We had so much fun last month working on a Florence Nightingale theme. I think they were into it for about 6 weeks, or maybe longer. We read everything we could get our hands on from the children's/youth section at the library. I put everything on hold and it all comes in really fast. There is so much, both non-fiction and historical fiction about her, I was really surprised. One of my favorite parts about doing this kind of learning is that we are always discussing how the biographies differ—what is left out, or over-simplified or conflicting information. Florence had a pretty troubled relationship with her parents and sister and the pressure to marry and this was fascinating to learn about for all of us. As was the concept of nursing being an unfit profession for a lady at that time.
All three girls get into the themes in different ways, but they all were intrigued by the filth and horrible conditions of many hospitals at the time of the Crimean War. There was much discussion of rats, raw sewage, and hand washing.

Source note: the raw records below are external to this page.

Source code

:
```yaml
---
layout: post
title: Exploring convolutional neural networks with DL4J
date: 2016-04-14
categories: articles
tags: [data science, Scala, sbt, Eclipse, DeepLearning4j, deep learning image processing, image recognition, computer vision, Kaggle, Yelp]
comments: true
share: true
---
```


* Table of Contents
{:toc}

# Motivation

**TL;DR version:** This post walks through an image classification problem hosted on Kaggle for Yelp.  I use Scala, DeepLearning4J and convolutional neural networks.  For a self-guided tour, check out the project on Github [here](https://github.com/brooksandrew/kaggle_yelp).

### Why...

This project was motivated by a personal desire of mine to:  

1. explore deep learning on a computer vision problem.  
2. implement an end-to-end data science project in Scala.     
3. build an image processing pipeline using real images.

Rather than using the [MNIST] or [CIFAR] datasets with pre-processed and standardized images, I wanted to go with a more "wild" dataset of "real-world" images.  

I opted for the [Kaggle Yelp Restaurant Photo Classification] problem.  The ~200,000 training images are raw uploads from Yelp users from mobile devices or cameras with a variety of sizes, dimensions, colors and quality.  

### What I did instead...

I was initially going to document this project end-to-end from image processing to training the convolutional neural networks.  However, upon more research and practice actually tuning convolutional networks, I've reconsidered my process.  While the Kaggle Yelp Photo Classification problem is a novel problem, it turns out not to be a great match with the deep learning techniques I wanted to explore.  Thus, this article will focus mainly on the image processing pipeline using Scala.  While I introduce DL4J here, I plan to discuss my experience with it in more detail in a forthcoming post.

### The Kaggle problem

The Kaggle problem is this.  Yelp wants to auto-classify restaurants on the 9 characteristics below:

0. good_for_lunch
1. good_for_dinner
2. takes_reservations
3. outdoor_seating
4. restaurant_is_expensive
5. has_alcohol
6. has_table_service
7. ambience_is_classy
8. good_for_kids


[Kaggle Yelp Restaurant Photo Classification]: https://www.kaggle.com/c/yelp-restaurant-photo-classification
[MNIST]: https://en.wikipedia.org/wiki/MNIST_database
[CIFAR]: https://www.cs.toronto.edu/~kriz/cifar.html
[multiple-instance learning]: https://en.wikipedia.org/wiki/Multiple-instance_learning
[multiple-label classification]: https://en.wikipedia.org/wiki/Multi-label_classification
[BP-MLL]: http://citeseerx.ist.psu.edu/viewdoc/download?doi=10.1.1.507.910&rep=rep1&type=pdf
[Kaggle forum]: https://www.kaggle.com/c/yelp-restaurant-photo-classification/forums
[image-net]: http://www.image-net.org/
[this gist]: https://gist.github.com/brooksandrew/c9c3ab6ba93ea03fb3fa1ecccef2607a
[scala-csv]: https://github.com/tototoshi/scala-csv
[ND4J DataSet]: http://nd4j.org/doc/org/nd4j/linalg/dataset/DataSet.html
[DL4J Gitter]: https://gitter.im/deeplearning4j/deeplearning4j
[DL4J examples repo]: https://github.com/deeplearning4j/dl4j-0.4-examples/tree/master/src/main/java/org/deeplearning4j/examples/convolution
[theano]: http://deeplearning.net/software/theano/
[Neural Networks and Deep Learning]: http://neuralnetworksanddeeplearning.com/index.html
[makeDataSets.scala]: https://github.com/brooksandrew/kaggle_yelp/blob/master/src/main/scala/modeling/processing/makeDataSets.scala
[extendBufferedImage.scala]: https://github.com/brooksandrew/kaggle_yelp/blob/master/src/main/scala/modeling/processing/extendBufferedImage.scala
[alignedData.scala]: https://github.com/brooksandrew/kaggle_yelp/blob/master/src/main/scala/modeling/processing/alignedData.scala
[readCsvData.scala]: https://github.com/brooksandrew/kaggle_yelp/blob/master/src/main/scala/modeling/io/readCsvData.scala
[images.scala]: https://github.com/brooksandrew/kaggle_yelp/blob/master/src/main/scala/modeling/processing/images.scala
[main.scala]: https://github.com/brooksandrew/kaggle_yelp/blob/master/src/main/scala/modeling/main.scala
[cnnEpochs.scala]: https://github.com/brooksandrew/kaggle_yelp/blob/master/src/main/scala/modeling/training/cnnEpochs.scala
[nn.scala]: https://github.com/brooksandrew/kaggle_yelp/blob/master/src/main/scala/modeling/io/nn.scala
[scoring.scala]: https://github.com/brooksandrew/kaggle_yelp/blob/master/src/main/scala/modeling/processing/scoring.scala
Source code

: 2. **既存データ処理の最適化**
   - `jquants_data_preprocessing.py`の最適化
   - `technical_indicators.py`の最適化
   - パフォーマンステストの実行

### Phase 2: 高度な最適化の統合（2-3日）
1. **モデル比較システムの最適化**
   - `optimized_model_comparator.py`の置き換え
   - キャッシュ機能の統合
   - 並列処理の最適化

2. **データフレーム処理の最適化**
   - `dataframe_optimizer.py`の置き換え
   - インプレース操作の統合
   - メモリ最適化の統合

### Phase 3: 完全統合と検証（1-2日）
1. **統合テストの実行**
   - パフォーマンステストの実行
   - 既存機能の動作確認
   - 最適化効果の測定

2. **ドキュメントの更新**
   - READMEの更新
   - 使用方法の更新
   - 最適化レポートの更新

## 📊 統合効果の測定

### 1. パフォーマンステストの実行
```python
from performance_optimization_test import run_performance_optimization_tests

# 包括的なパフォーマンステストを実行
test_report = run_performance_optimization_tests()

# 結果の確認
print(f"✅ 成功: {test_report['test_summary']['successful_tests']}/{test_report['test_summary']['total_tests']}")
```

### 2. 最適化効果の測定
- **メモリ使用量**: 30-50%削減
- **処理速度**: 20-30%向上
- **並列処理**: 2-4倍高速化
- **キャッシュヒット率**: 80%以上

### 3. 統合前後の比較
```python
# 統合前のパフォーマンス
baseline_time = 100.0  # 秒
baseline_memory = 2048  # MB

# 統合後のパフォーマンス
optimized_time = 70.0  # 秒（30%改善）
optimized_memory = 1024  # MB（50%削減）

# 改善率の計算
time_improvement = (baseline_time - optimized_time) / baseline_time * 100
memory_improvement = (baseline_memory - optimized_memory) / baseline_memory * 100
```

We did a play at the end of this theme. Well, not really a play but, what do you call this—live role paying? Sadie appeared in costume as Florence Nightingale and explained all about her life and answered questions from the audience (which included her parents and Grammie) while her trained nurses administered medicines and treatments to their injured soldiers.
We made the costumes up super fast. I wanted to sew new costumes, of course, but I didn't want to lose the momentum we had going and it's pretty fun using what we have in creative ways. So they wore prairie dresses I had sewn them last year and added nurse caps. Florence wore a long skirt of mine pinned in back and a velvet blazer she had—it's all about the hair and lace cap with Florence anyway, and the lamp, which her dad made from paper about 2 minutes before the show.
Before the performance Sadie took notes and thought about what she would say about her life and I told her the types of questions we would ask. She was so great off-the-cuff and her ability to remember all the details about Florence's life was pretty impressive. Delia corrected her a few times, which was cool to.
It made me realize how much learning we do by talking. All day we talk about what we are learning, and discuss specific details of who we are learning about. They are really comfortable talking about the facts of history and also about how the people we learn about may have felt. We talk a lot about emotions and reenact a lot. It's pretty amazing to watch this kind of learning unfold.